Single by Cock Robin

from the album Cock Robin
- B-side: "Because It Keeps On Working"
- Released: 1984
- Recorded: 1984
- Genre: New wave
- Length: 4:28
- Label: Columbia Records
- Songwriter: Peter Kingsbery
- Producer: Steve Hillage

Cock Robin singles chronology
|  | "When Your Heart Is Weak" (1984) | "Thought You Were on My Side" (1984) |

= When Your Heart Is Weak =

1984 single

"When Your Heart Is Weak" is a song by American band Cock Robin. It was released in 1984 as the first single from their self-titled album.
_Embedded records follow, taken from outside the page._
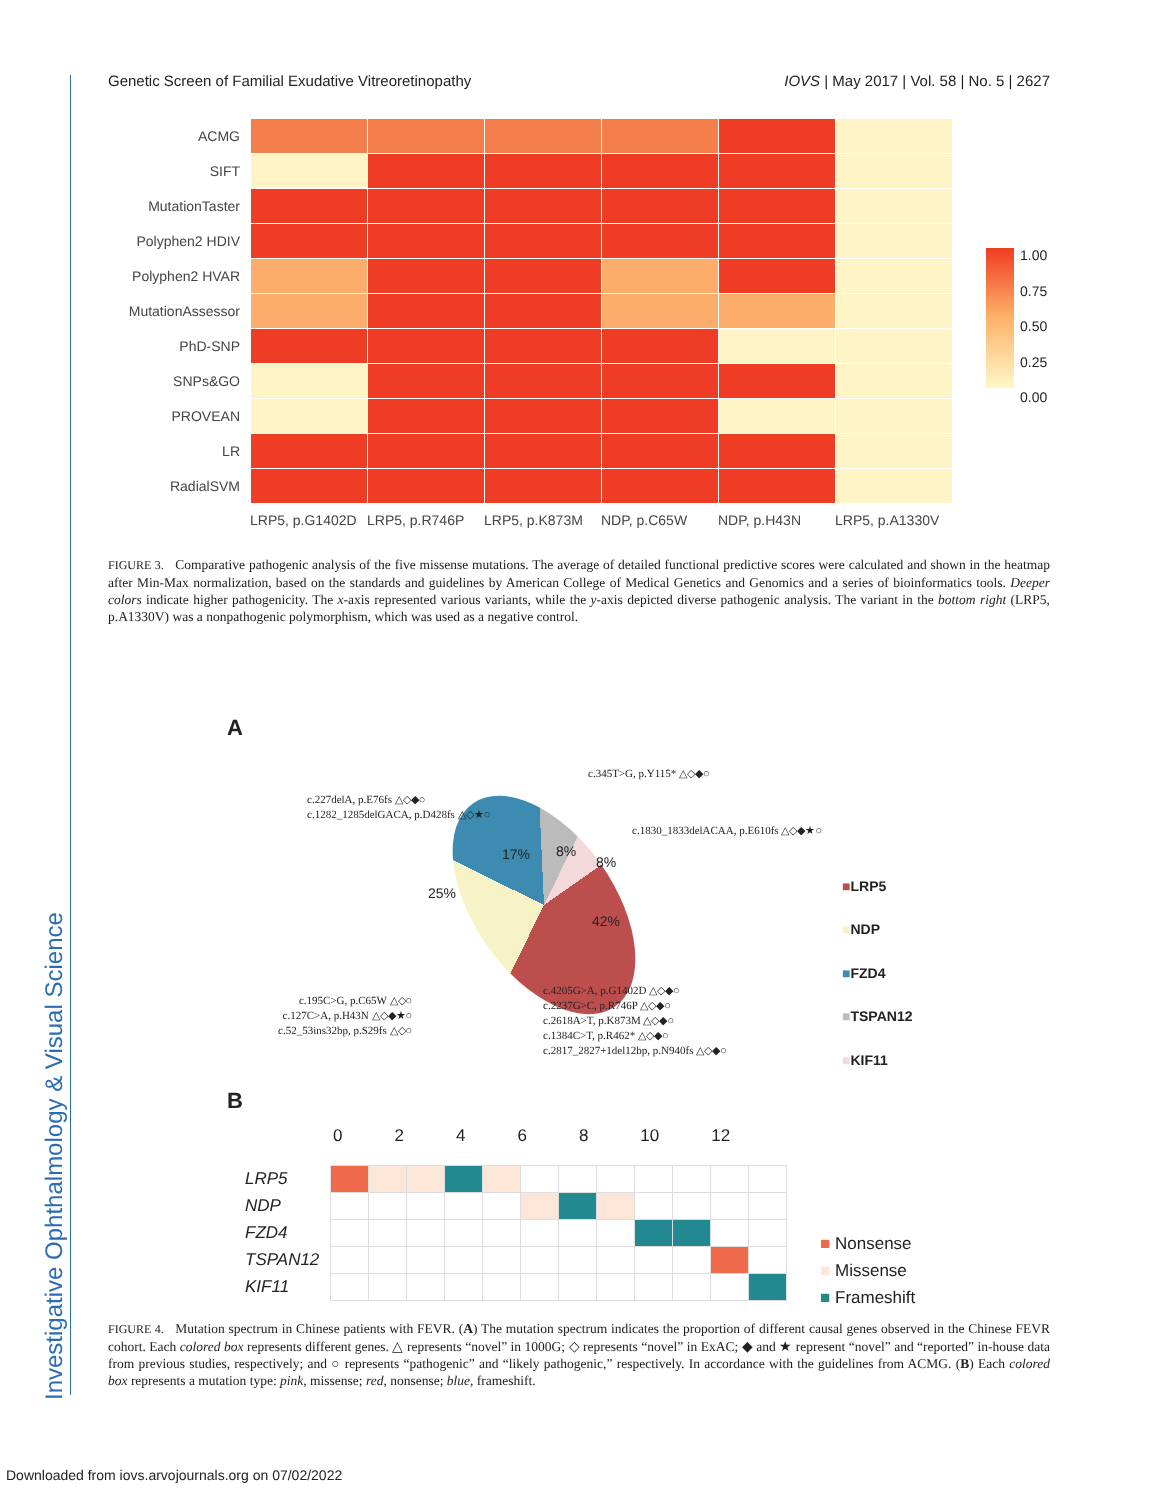Investigative Ophthalmology & Visual Science
Genetic Screen of Familial Exudative Vitreoretinopathy IOVS | May 2017 | Vol. 58 | No. 5 | 2627
| ACMG | | | | | | |
| SIFT | | | | | | |
| MutationTaster | | | | | | |
| Polyphen2 HDIV | | | | | | |
| Polyphen2 HVAR | | | | | | |
| MutationAssessor | | | | | | |
| PhD-SNP | | | | | | |
| SNPs&GO | | | | | | |
| PROVEAN | | | | | | |
| LR | | | | | | |
| RadialSVM | | | | | | |
LRP5, p.G1402D LRP5, p.R746P LRP5, p.K873M NDP, p.C65W NDP, p.H43N LRP5, p.A1330V
1.00
0.75
0.50
0.25
0.00
FIGURE 3. Comparative pathogenic analysis of the five missense mutations. The average of detailed functional predictive scores were calculated and shown in the heatmap after Min-Max normalization, based on the standards and guidelines by American College of Medical Genetics and Genomics and a series of bioinformatics tools. Deeper colors indicate higher pathogenicity. The x-axis represented various variants, while the y-axis depicted diverse pathogenic analysis. The variant in the bottom right (LRP5, p.A1330V) was a nonpathogenic polymorphism, which was used as a negative control.
A
c.345T>G, p.Y115* △◇◆○
c.227delA, p.E76fs △◇◆○
c.1282_1285delGACA, p.D428fs △◇★○
c.1830_1833delACAA, p.E610fs △◇◆★○
17% 8%
8%
25%
42%
c.195C>G, p.C65W △◇○
c.127C>A, p.H43N △◇◆★○
c.52_53ins32bp, p.S29fs △◇○
c.4205G>A, p.G1402D △◇◆○
c.2237G>C, p.R746P △◇◆○
c.2618A>T, p.K873M △◇◆○
c.1384C>T, p.R462* △◇◆○
c.2817_2827+1del12bp, p.N940fs △◇◆○
■LRP5
■NDP
■FZD4
■TSPAN12
■KIF11
B
02468 10 12
| LRP5 | | | | | | | | | | | | |
| NDP | | | | | | | | | | | | |
| FZD4 | | | | | | | | | | | | |
| TSPAN12 | | | | | | | | | | | | |
| KIF11 | | | | | | | | | | | | |
■ Nonsense
■ Missense
■ Frameshift
FIGURE 4. Mutation spectrum in Chinese patients with FEVR. (A) The mutation spectrum indicates the proportion of different causal genes observed in the Chinese FEVR cohort. Each colored box represents different genes. △ represents “novel” in 1000G; ◇ represents “novel” in ExAC; ◆ and ★ represent “novel” and “reported” in-house data from previous studies, respectively; and ○ represents “pathogenic” and “likely pathogenic,” respectively. In accordance with the guidelines from ACMG. (B) Each colored box represents a mutation type: pink, missense; red, nonsense; blue, frameshift.
Downloaded from iovs.arvojournals.org on 07/02/2022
The song was the band's only Top 40 hit (and their only entry) on the Billboard Hot 100, peaking at No. 35. It was a Top 20 hit in several countries in Europe.

==Music video==
The video shows the band playing in several landmarks in Joshua Tree National Park.

==Charts==

| Chart (1985) | Peak position |
|---|---|
| Belgium (Ultratop 50 Flanders) | 30 |
| Europe European Hot 100 Singles | 15 |
| France (SNEP) | 9 |
| Netherlands (Single Top 100) | 19 |
| South Africa (Springbok Radio) | 26 |
| US Billboard Hot 100 | 35 |
| US Billboard Album Rock Tracks | 28 |
| West Germany (GfK) | 8 |

==Certifications==

| Region | Certification | Certified units/sales |
| France (SNEP) | Silver | 250,000^{*} |
^{*} Sales figures based on certification alone.